For former President Donald Trump, trade policy is a top priority. At a press conference during his first term, he said that his concern with trade was probably the main reason that he ran for president.

For most presidents, issues such as national defense, taxes, or health care are much more important than trade. The reason that trade is so central to Trump is because it is not only a policy issue to him but also a personal one, sitting at the core of his identity.

Trump's views on trade became fixed in his mind in the 1970s and 1980s and have not changed since. At that time, he was a fierce critic of Japan's trade practices.

Research shows that most people experience a type of musical paralysis after they turn 30, and their taste doesn't change anymore. The same can be said for Trump's views on trade -- they are an immutable part of his personality now.

Former U.S. President Donald Trump attends the Republican National Convention in Milwaukee, Wisconsin, on July 16, 2024. (Anadolu Agency/Getty/Kyodo)

One of Trump's core beliefs is that other countries unfairly trade with the United States. For Trump, U.S. trade deficits with other countries -- such as China, Germany, or Japan -- are evidence that the United States is being exploited. The U.S. trade deficit in goods with Japan in 2023 was about $71.5 billion.

To fix this problem, Trump's negotiating strategy is to use the power of the open U.S. market against trading partners. Because countries like Japan depend on exporting products to the United States, Trump leverages that dependency to his advantage. That's why he threatens to limit access to the U.S. market by raising tariffs.

Trump's favorite trade tool is tariffs. Tariffs are in Trump's DNA, and they reflect his personality: blunt, pushy, and headline-grabbing.

When Trump says that he will impose tariffs against trading partners, they should not ignore it. Trump gains an enormous negotiating advantage when he threatens to impose tariffs. Doing so immediately puts him in an offensive rather than defensive position.

Trump and former Prime Minister Shinzo Abe had a very good relationship. But even Abe could not stop Trump from slapping tariffs on Japanese steel and aluminum imports. Trump also threatened tariffs against Japanese automobile imports, and Abe could not disregard such a risk to a key Japanese industry.

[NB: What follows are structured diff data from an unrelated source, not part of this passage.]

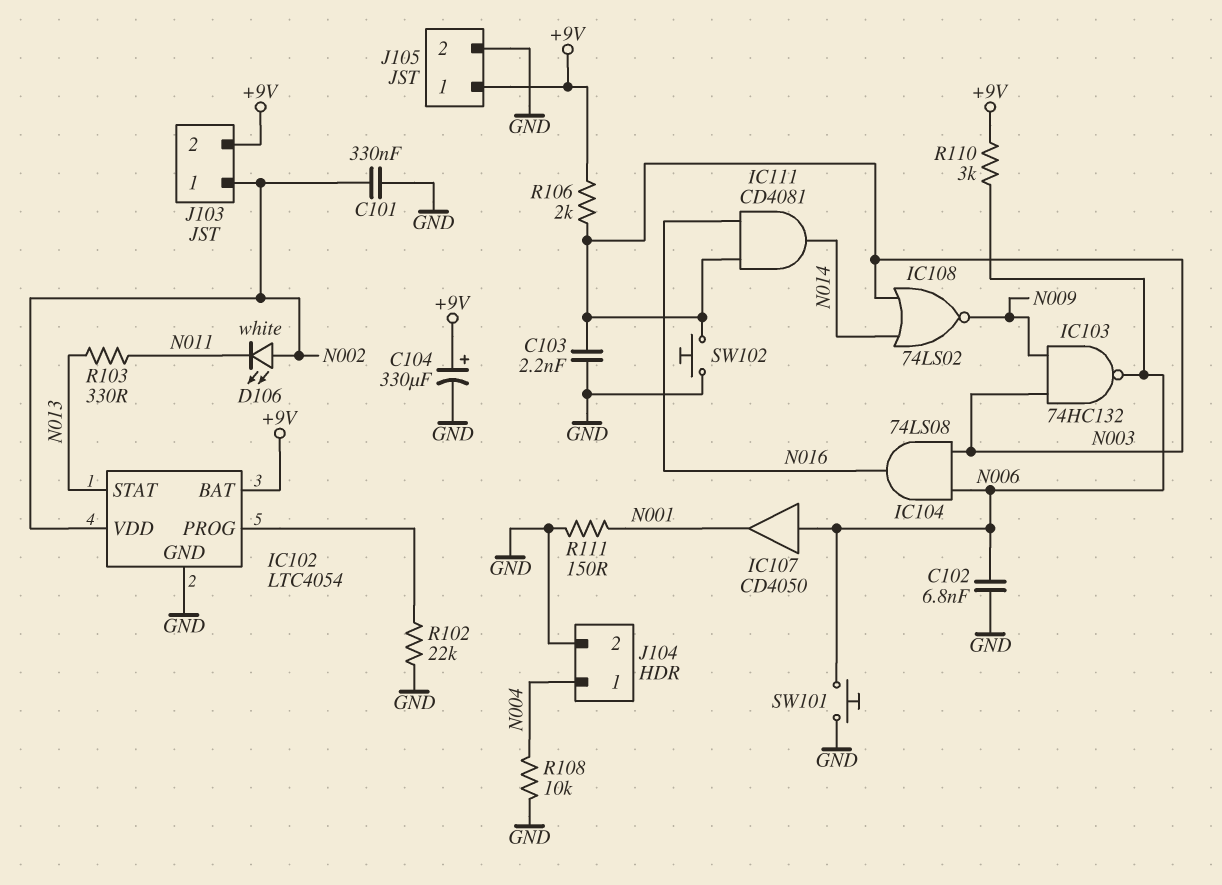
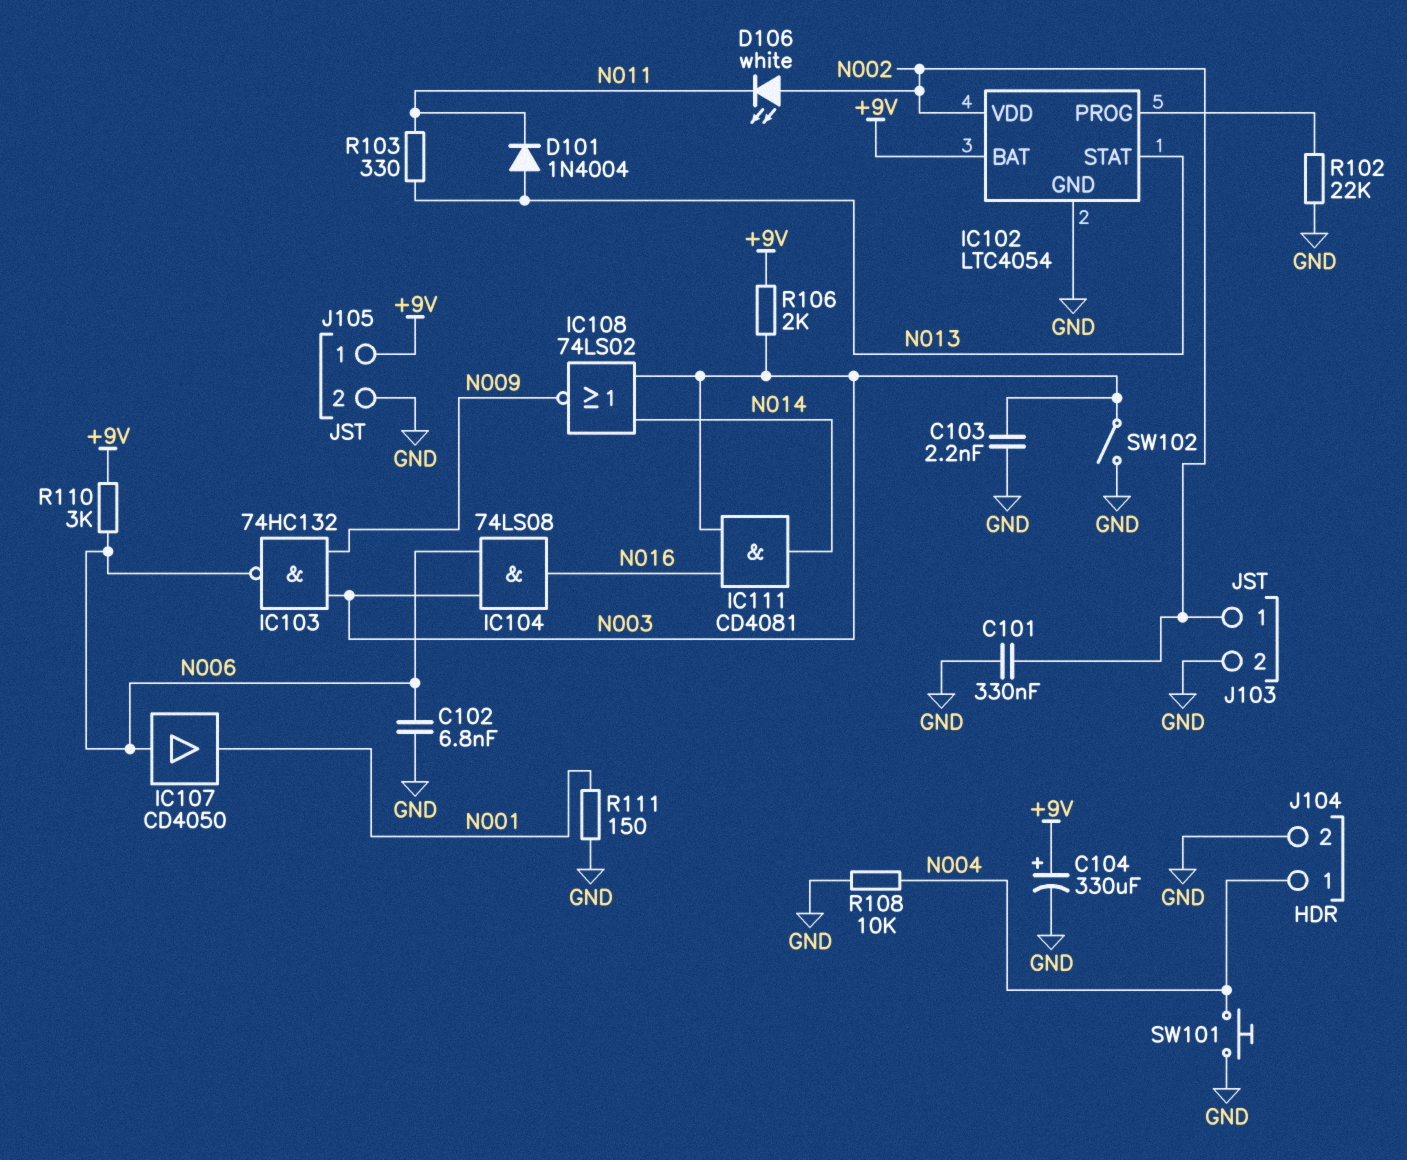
D101: none -> diode 1N4004 (A N013, K N011)
J103 pin 2: +9V -> GND
SW101: button (GND, N006) -> button (GND, N004)
SW102: button (GND, N003) -> switch (GND, N003)

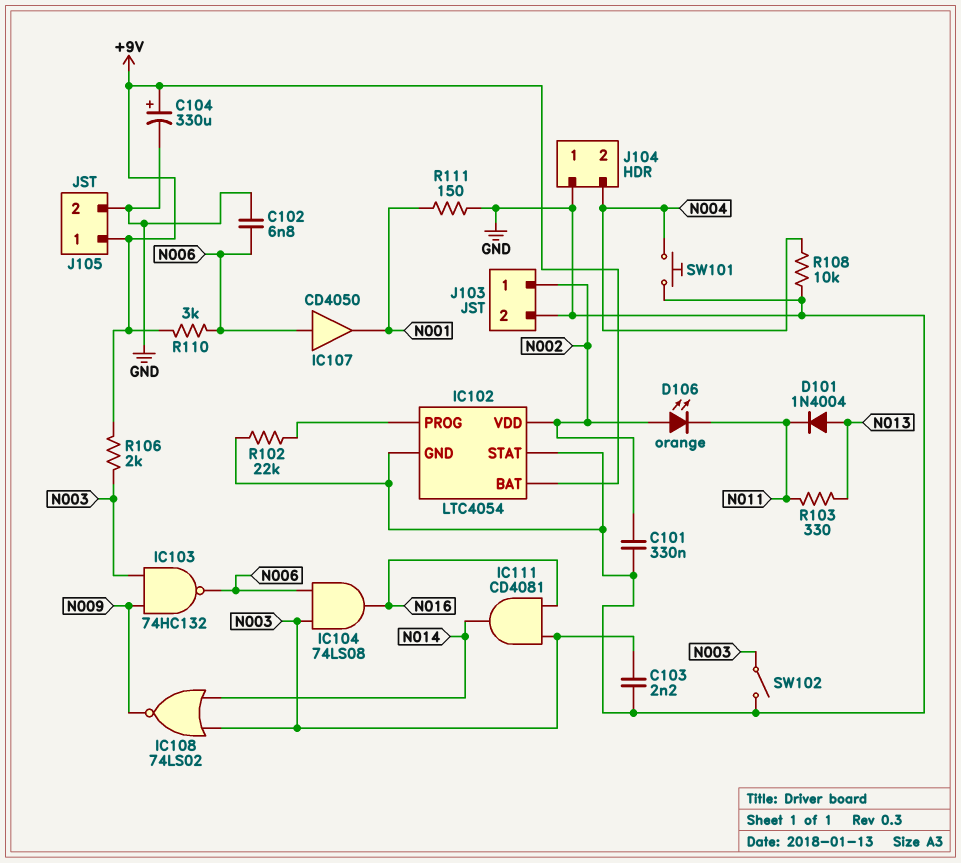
D106: LED white (A N002, K N011) -> LED orange (A N002, K N011)
IC102 pin STAT: N013 -> GND
J104 pin 1: N004 -> GND
J104 pin 2: GND -> N004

So, Abe agreed to negotiate a new U.S.-Japan trade deal. In exchange for Trump not imposing tariffs on Japanese auto imports, Abe granted the United States better access to the Japanese agriculture market. This episode is a classic example of Trump's trade negotiating strategy at work; similar ones would likely occur in a second term.

If Trump is elected as president again in November, Japan will be on Trump's trade target list for tariffs. Other countries, like China, will be higher priorities, but Japan will be on the list too.

Another one of Trump's core beliefs is that foreign countries are not spending enough on defense and instead are taking advantage of the U.S.'s willingness to protect them. A second Trump administration would likely increase pressure on Japan to spend more money on defense. Trump may also threaten tariffs to achieve this aim.

David Boling. (Photo courtesy of David Boling)(Kyodo)

But Tokyo has some negotiating leverage it can use against Trump. First, Japan is the United States' top foreign investor -- Trump wants Japan to keep investing in the United States. Second, the United States needs Japan as an ally to effectively counter China; advisers to Trump will remind him of Japan's importance.

Nevertheless, because trade policy is one of Trump's highest priorities and tariffs are in his genetic makeup, it will be hard for Japan to avoid higher tariffs if Trump returns to office.

(David Boling works at Eurasia Group, a political risk consultancy, and previously served as a trade negotiator in the Obama, Trump, and Biden administrations.)